_Data extracted from a collection_
'''

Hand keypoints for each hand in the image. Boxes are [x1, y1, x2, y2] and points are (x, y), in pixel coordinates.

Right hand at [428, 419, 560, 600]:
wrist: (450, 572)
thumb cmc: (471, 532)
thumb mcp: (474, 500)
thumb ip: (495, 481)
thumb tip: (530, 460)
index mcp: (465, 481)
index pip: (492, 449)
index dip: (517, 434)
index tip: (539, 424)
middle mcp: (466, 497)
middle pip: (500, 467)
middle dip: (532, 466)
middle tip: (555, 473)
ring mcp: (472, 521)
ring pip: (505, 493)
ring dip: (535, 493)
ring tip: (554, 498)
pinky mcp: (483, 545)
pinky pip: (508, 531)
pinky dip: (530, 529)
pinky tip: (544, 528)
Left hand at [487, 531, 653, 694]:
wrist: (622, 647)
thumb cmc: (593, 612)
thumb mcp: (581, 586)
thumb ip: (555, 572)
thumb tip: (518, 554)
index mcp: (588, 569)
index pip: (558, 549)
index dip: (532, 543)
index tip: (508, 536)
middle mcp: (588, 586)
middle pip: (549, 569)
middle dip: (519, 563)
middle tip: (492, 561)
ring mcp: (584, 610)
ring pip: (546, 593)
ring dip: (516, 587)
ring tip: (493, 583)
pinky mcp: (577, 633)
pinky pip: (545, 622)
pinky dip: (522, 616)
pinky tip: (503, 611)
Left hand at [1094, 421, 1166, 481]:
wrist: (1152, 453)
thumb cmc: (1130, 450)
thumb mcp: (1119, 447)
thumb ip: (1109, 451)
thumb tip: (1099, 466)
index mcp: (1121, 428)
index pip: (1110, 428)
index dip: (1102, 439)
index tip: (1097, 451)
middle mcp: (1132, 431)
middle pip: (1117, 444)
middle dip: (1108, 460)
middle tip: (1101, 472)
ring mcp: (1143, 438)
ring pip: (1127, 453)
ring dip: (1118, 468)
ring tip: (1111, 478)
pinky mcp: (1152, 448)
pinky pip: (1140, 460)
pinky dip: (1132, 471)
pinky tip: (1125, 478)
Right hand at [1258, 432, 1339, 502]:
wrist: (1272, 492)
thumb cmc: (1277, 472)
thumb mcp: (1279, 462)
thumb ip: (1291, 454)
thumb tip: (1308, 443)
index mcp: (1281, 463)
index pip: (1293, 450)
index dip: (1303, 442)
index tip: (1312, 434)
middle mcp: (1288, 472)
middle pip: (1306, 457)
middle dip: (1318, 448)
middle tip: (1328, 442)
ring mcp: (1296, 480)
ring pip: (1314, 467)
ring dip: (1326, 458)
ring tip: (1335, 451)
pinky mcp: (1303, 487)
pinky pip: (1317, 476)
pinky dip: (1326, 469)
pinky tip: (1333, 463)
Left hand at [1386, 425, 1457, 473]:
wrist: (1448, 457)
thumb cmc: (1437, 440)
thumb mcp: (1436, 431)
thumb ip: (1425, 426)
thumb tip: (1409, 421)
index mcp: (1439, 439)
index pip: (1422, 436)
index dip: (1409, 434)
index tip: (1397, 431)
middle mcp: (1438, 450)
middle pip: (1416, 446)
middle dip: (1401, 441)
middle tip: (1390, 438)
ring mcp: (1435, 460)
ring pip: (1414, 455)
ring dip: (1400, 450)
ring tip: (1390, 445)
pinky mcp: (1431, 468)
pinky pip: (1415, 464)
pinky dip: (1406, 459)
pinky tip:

'''

Write out exactly the lines that fall from the line with "wrist: (450, 572)" to the line with "pinky tip: (544, 528)" in the records above, keeping both ends.

wrist: (450, 572)
thumb cmc: (471, 532)
thumb mcp: (474, 500)
thumb ip: (495, 481)
thumb tip: (530, 460)
index mcp: (465, 481)
index pip: (492, 449)
index dip: (517, 434)
index tip: (539, 424)
middle mcp: (466, 497)
middle pip: (500, 467)
middle dip: (532, 466)
middle tip: (555, 473)
ring mcp: (472, 521)
ring pip: (505, 493)
ring dip: (535, 493)
ring tip: (554, 498)
pinky mcp: (483, 545)
pinky pip: (508, 531)
pinky dip: (530, 529)
pinky tip: (544, 528)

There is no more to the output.